**What you need to do**:
Answer these questions from the summary of the hepatocyte transplant study:
(a) According to the background, under what condition is allospecific CD8+ T cell in vivo cytotoxic effector function greatest?
(b) What were the mice transplanted with?
(c) Which single mechanism do CD8+ T cells that mature without CD4+ T cells use to mediate cytotoxicity and transplant rejection?
Excerpted text below:
Background

Liver parenchymal cell allografts initiate both CD4-dependent and CD4-independent, CD8+ T cell–mediated acute rejection pathways. The magnitude of allospecific CD8+ T cell in vivo cytotoxic effector function is maximal when primed in the presence of CD4+ T cells. The current studies were conducted to determine if and how CD4+ T cells might influence cytotoxic effector mechanisms.

Methods

Mice were transplanted with allogeneic hepatocytes. In vivo cytotoxicity assays and various gene-deficient recipient mice and target cells were used to determine the development of Fas-, TNF-α-, and perforin-dependent cytotoxic effector mechanisms after transplantation.

Results

CD8+ T cells maturing in CD4-sufficient hepatocyte recipients develop multiple (Fas-, TNF-α-, and perforin-mediated) cytotoxic mechanisms. However, CD8+ T cells, maturing in the absence of CD4+ T cells, mediate cytotoxicity and transplant rejection that is exclusively TNF-α/TNFR-dependent. To determine the kinetics of CD4-mediated help, CD4+ T cells were adoptively transferred into CD4-deficient mice at various times posttransplant. The maximal influence of CD4+ T cells on the magnitude of CD8–mediated in vivo allocytotoxicityf occurs within 48 hours.
End of Excerpted text.
Given data below:
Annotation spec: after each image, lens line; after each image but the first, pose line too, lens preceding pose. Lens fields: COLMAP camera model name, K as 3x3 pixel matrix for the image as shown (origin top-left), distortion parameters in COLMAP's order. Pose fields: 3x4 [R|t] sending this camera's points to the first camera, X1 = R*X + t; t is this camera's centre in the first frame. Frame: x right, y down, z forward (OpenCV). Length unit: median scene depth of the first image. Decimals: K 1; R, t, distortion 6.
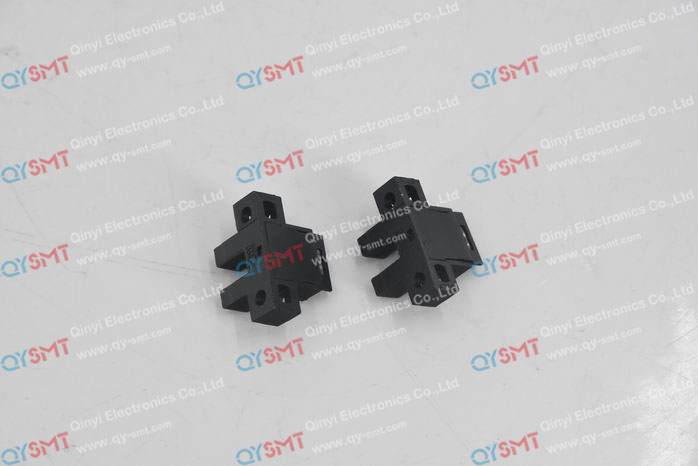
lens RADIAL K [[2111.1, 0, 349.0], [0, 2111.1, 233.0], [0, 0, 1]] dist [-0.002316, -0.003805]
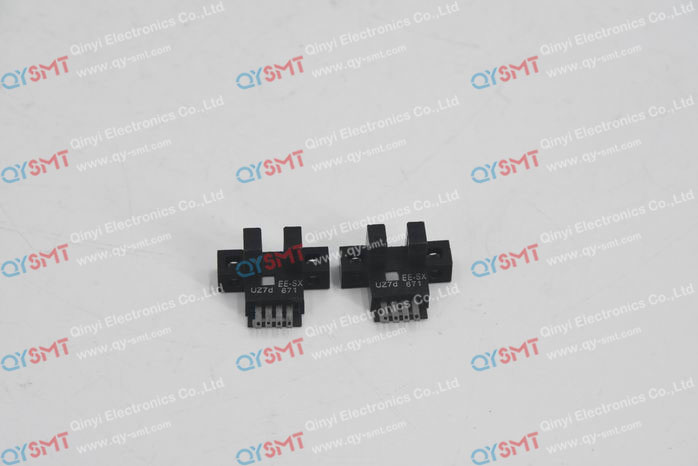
End of Given data.
**Answer space**:
(a) When they are primed in the presence of CD4+ T cells.
(b) Allogeneic hepatocytes.
(c) TNF-α/TNFR.